In the year-end predictions game, most technology forecasts tend to be either blue sky or boring, flights of imagination or a firm grasp of the obvious.
For the last several years, IDC has published prediction reports that generally avoid the pitfalls of the genre, and offer a useful framework for thinking about the trajectory of trends in technology. The technology research firm’s predictions for 2015, published on Tuesday, come in a 17-page report that is rich in numbers and analysis.
Beyond the detail, a couple of larger themes stand out. First is China. Most of the reporting and commentary recently on the Chinese economy has been about its slowing growth and challenges.
“In information technology, it’s just the opposite,” Frank Gens, IDC’s chief analyst, said in an interview. “China has a roaring domestic market in technology.”
In 2015, IDC estimates that nearly 500 million smartphones will be sold in China, three times the number sold in the US and about one-third of global sales. Roughly 85% of the smartphones sold in China will be made by its domestic producers like Lenovo, Xiaomi, Huawei, ZTE and Coolpad.
The rising prowess of China’s homegrown smartphone makers will make it tougher on outsiders, as Samsung’s slowing growth and profits recently reflect.
More than 680 million people in China will be online next year, or 2.5 times the number in the US. And the China numbers are poised to grow further, helped by its national initiative, the Broadband China Project, intended to give 95% of the country’s urban population access to high-speed broadband networks.
In all, China’s spending on information and communications technology will be more than $465 billion in 2015, a growth rate of 11%. The expansion of the China tech market will account for 43% of tech-sector growth worldwide.
Another theme in the IDC report is the quickening pace of the move from older technologies to new ones. Overall spending on technology and telecommunications, IDC estimates, will rise by a modest 3.8% in 2015. Yet the top-line numbers mask the trends beneath. IDC predicts there will be growth of 13% in what the research firm calls “3rd platform” technologies (cloud, mobile, social and big data). By contrast, older technologies will face a no-growth “near recession,” according to IDC, and “will shift fully into recession” by the second half of next year.
IDC’s 3rd platform is similar to what Gartner, another big research firm, has called a “nexus of forces” sweeping through the industry.

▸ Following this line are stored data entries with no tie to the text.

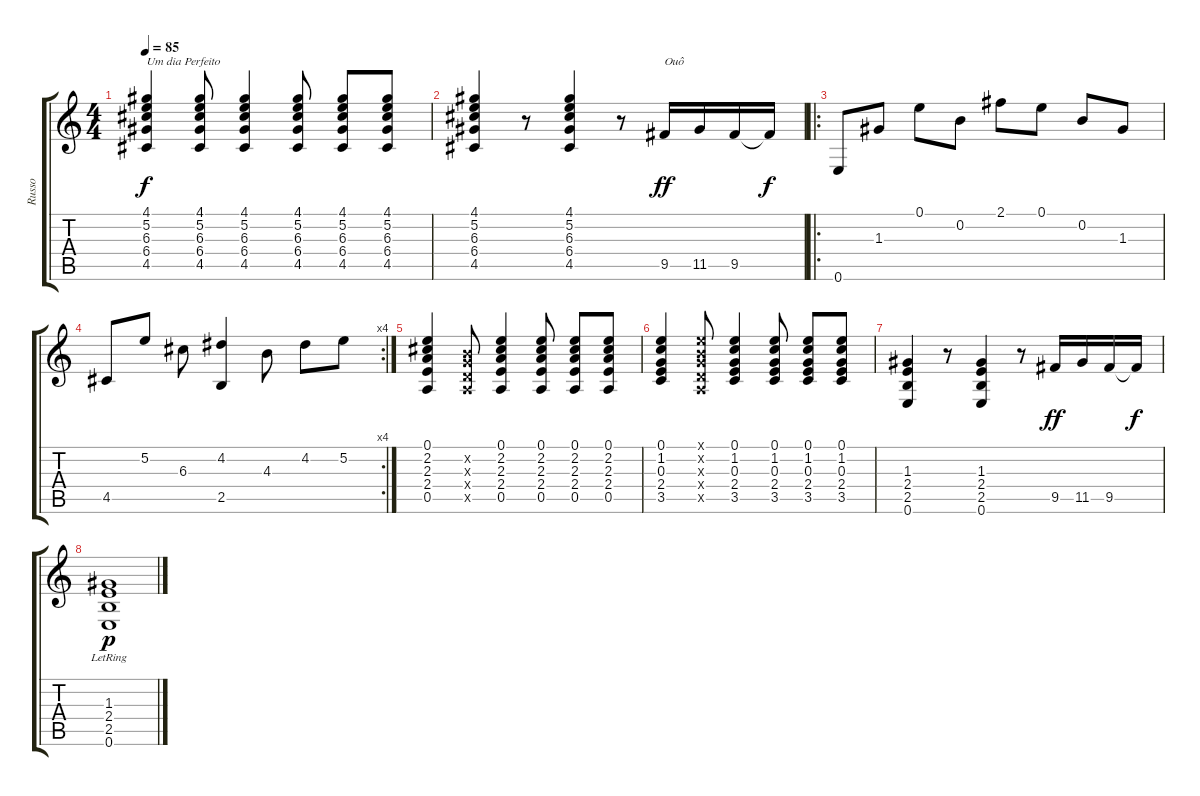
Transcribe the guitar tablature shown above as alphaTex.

\track ("Russo" "Russo") {instrument acousticguitarsteel}
\staff {score tabs}
\tuning (E4 B3 G3 D3 A2 E2) {hide}
\ts (4 4)
\tempo 85
\clef g2
\ks c
(4.1 5.2 6.3 6.4 4.5).4{txt "Um dia Perfeito" dy f} (4.1 5.2 6.3 6.4 4.5).8 (4.1 5.2 6.3 6.4 4.5).4 (4.1 5.2 6.3 6.4 4.5).8 (4.1 5.2 6.3 6.4 4.5).8 (4.1 5.2 6.3 6.4 4.5).8 |
(4.1 5.2 6.3 6.4 4.5).4 r.8 (4.1 5.2 6.3 6.4 4.5).4 r.8 9.5.16{txt "Ouô" dy ff} 11.5.16 9.5.16 9.5{t}.16{dy f} |
\ro
0.6.8{volume 16} 1.3.8 0.1.8 0.2.8 2.1.8 0.1.8 0.2.8 1.3.8 |
\rc 4
4.5.8 5.2.8 6.3.8 (4.2 2.5).4 4.3.8 4.2.8 5.2.8 |
(0.1 2.2 2.3 2.4 0.5).4{volume 8} (0.2{x} 0.3{x} 0.4{x} 0.5{x}).8 (0.1 2.2 2.3 2.4 0.5).4 (0.1 2.2 2.3 2.4 0.5).8 (0.1 2.2 2.3 2.4 0.5).8 (0.1 2.2 2.3 2.4 0.5).8 |
(0.1 1.2 0.3 2.4 3.5).4 (0.1{x} 0.2{x} 0.3{x} 0.4{x} 0.5{x}).8 (0.1 1.2 0.3 2.4 3.5).4 (0.1 1.2 0.3 2.4 3.5).8 (0.1 1.2 0.3 2.4 3.5).8 (0.1 1.2 0.3 2.4 3.5).8 |
(1.3 2.4 2.5 0.6).4 r.8 (1.3 2.4 2.5 0.6).4 r.8 9.5.16{dy ff} 11.5.16 9.5.16 9.5{t}.16{dy f} |
(1.3{lr} 2.4{lr} 2.5{lr} 0.6{lr}).1{dy p}
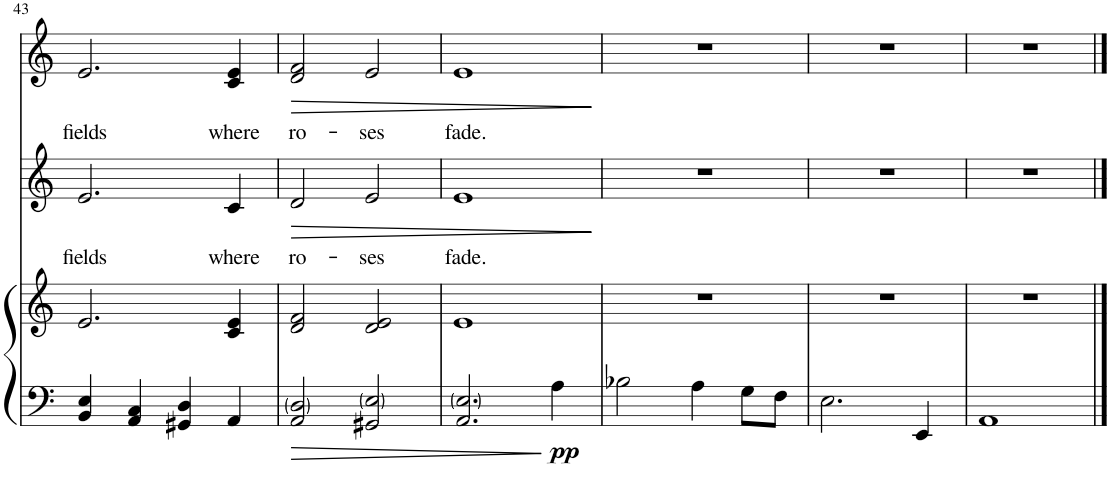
**kern	**kern	**dynam	**kern	**text	**dynam	**kern	**text	**dynam
*part3	*part3	*part3	*part2	*part2	*part2	*part1	*part1	*part1
*staff4	*staff3	*staff3/4	*staff2	*staff2	*staff2	*staff1	*staff1	*staff1
*I"Piano	*	*	*I"Low	*	*	*I"High	*	*
*I'Pno	*	*	*	*	*	*	*	*
!!LO:PB:g=z
*clefF4	*clefG2	*	*clefG2	*	*	*clefG2	*	*
*k[]	*k[]	*	*k[]	*	*	*k[]	*	*
*M4/4	*M4/4	*	*M4/4	*	*	*M4/4	*	*
=43	=43	=43	=43	=43	=43	=43	=43	=43
!	!	!	!	!LO:LY:b	!	!	!LO:LY:b	!
4BB/ 4E/	2.e/	.	2.e/	fields	.	2.e/	fields	.
4AA/ 4C/	.	.	.	.	.	.	.	.
4GG#X/ 4D/	.	.	.	.	.	.	.	.
!	!	!	!	!LO:LY:b	!	!	!LO:LY:b	!
4AA/	4c/ 4e/	.	4c/	where	.	4c/ 4e/	where	.
=44	=44	=44	=44	=44	=44	=44	=44	=44
!	!	!	!	!LO:LY:b	!LO:HP:b	!	!LO:LY:b	!LO:HP:b
2AA/ 2D/	2d/ 2f/	.	2d/	ro-	>	2d/ 2f/	ro-	>
!	!	!	!	!LO:LY:b	!	!	!LO:LY:b	!
2GG#X/ 2E/	2d/ 2e/	.	2e/	-ses	.	2e/	-ses	.
=45	=45	=45	=45	=45	=45	=45	=45	=45
!	!	!	!	!LO:LY:b	!	!	!LO:LY:b	!
2.AA/ 2.E/	1e	.	1e	fade.	.	1e	fade.	.
!	!	!LO:DY:b=2	!	!	!	!	!	!
4A\	.	pp	.	.	.	.	.	.
.	.	.	.	.	]	.	.	]
=46	=46	=46	=46	=46	=46	=46	=46	=46
2B-X\	1r	.	1r	.	.	1r	.	.
4A\	.	.	.	.	.	.	.	.
8G\L	.	.	.	.	.	.	.	.
8F\J	.	.	.	.	.	.	.	.
=47	=47	=47	=47	=47	=47	=47	=47	=47
2.E\	1r	.	1r	.	.	1r	.	.
4EE/	.	.	.	.	.	.	.	.
=48	=48	=48	=48	=48	=48	=48	=48	=48
1AA	1r	.	1r	.	.	1r	.	.
==	==	==	==	==	==	==	==	==
*-	*-	*-	*-	*-	*-	*-	*-	*-
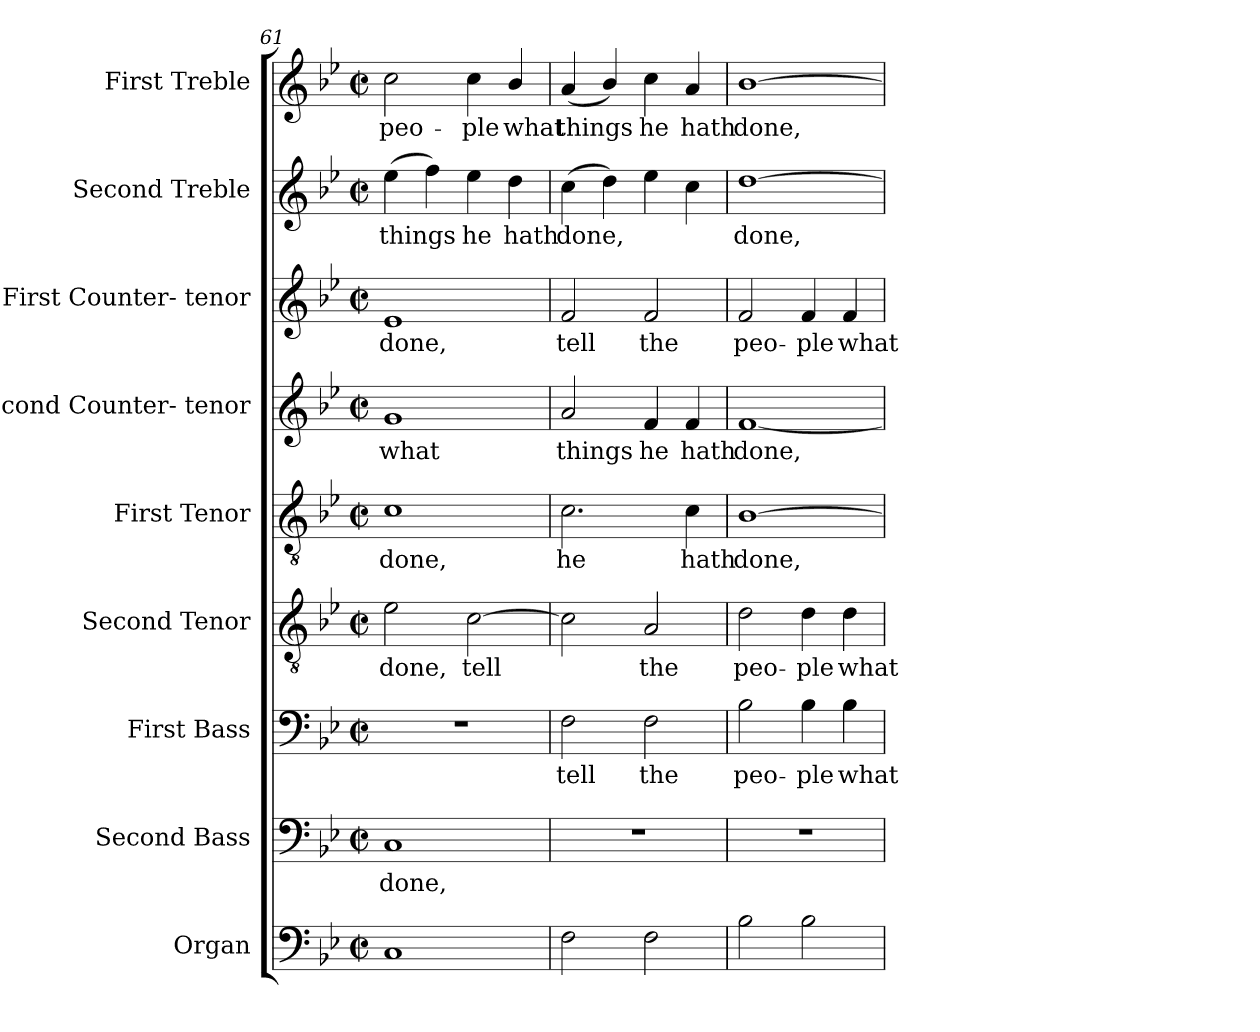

(Gartner’s ingredients are virtually the same as IDC’s with slightly different labels — social interaction, mobility, cloud and information.) The 1st platform, in IDC’s taxonomy, was the mainframe era, running from the 1960s into the 1980s. The 2nd platform included personal computers and the internet, and began in the 1980s and ran through the middle of the first decade of this century.
Cloud-computing data centres are the engine rooms of the other 3rd platform technologies of mobile, social and big data. Building these cloud power plants is increasingly a costly, high-stakes endeavor. In 2015, IDC predicts, there will be a winnowing.
Candidates to drop out of delivering computing resources as a cloud service, he said, include Hewlett-Packard and the telecommunications companies. Salesforce, a leader in cloud-based business software, may want to do a deal with one of the big builders of cloud data centres, Gens said. That way, he added, Salesforce could concentrate its resources on software — as the German software maker SAP did recently in a deal with IBM.
But while some retreat, China will likely produce a major cloud rival or two, IDC predicts. Alibaba, China’s dominant online merchant, Baidu, the Chinese search engine, or Tencent, China’s big social network, might well move beyond building data centres for their own use to supplying cloud computing as a service — the path taken by both Amazon and Google.